## RECORDS FOR THE TASK
==================================================

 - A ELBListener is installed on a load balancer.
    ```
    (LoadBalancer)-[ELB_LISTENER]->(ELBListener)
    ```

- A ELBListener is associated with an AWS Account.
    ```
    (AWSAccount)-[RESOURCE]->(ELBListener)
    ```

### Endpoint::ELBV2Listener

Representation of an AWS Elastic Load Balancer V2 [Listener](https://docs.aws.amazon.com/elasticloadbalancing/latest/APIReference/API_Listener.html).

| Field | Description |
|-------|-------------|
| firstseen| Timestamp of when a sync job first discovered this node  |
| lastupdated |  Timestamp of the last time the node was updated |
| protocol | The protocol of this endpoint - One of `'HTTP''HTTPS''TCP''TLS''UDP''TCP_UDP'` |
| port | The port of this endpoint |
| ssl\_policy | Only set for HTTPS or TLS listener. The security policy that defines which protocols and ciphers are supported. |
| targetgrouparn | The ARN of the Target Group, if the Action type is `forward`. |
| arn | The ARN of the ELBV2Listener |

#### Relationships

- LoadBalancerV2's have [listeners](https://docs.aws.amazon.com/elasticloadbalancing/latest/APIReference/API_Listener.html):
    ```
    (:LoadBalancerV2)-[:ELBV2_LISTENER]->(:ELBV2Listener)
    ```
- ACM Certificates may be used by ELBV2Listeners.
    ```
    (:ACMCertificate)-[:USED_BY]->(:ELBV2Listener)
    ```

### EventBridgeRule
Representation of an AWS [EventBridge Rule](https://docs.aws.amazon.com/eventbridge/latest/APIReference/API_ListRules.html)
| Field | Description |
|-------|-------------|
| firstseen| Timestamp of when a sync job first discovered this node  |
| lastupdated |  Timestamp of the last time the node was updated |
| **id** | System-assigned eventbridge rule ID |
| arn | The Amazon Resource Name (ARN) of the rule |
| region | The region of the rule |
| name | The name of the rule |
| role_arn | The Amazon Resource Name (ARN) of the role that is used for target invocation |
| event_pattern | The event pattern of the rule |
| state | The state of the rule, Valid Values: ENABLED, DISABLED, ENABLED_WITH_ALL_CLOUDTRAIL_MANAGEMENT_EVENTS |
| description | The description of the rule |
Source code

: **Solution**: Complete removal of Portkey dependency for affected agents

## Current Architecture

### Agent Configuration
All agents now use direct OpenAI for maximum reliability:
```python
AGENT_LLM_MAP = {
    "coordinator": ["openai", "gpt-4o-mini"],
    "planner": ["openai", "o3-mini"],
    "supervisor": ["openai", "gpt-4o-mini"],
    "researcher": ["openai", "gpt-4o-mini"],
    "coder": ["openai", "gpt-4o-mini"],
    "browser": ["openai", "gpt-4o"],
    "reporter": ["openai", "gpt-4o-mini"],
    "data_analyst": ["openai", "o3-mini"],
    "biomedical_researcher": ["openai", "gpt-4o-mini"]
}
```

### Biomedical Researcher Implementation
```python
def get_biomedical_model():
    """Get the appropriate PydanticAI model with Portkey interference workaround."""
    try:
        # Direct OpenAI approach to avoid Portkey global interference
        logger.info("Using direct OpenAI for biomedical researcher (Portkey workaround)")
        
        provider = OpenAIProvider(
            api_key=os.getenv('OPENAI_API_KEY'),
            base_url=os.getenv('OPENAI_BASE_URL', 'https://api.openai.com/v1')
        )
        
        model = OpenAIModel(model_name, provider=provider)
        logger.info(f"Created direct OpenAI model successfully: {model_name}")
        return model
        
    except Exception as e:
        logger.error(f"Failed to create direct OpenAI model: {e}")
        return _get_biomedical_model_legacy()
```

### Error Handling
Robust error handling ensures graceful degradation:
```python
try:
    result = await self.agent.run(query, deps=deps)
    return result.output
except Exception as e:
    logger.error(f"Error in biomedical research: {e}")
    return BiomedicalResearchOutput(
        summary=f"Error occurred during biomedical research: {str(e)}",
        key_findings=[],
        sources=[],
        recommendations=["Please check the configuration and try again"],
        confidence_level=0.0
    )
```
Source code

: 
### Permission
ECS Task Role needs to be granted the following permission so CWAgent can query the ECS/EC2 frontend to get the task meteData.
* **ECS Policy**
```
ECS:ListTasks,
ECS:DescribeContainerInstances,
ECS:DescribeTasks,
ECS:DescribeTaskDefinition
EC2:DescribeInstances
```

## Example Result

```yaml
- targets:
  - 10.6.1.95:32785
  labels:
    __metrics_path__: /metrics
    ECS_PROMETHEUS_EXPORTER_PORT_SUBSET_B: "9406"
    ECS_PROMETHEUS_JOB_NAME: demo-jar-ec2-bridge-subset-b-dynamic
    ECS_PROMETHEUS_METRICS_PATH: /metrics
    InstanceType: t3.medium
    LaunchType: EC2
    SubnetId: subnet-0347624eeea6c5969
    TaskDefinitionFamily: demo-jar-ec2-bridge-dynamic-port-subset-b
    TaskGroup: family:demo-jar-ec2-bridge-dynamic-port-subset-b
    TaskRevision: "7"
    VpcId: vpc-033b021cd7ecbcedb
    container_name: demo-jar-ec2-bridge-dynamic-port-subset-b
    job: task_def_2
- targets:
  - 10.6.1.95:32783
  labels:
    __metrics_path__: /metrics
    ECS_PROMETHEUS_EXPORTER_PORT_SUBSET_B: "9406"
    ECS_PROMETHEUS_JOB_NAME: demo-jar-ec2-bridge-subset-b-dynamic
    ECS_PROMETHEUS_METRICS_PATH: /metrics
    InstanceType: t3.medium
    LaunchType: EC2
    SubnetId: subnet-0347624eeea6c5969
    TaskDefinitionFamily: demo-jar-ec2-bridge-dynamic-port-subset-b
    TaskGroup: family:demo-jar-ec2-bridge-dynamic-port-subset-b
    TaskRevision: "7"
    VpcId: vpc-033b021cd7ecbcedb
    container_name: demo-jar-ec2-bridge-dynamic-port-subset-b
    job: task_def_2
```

==================================================

## EXERCISE INSTRUCTIONS
Please give back, exactly as it stands above, the stretch from the line with "eventbridge rule ID |" through the line with "pattern of the rule |", and no line outside it.

## SOLVED EXERCISE
| **id** | System-assigned eventbridge rule ID |
| arn | The Amazon Resource Name (ARN) of the rule |
| region | The region of the rule |
| name | The name of the rule |
| role_arn | The Amazon Resource Name (ARN) of the role that is used for target invocation |
| event_pattern | The event pattern of the rule |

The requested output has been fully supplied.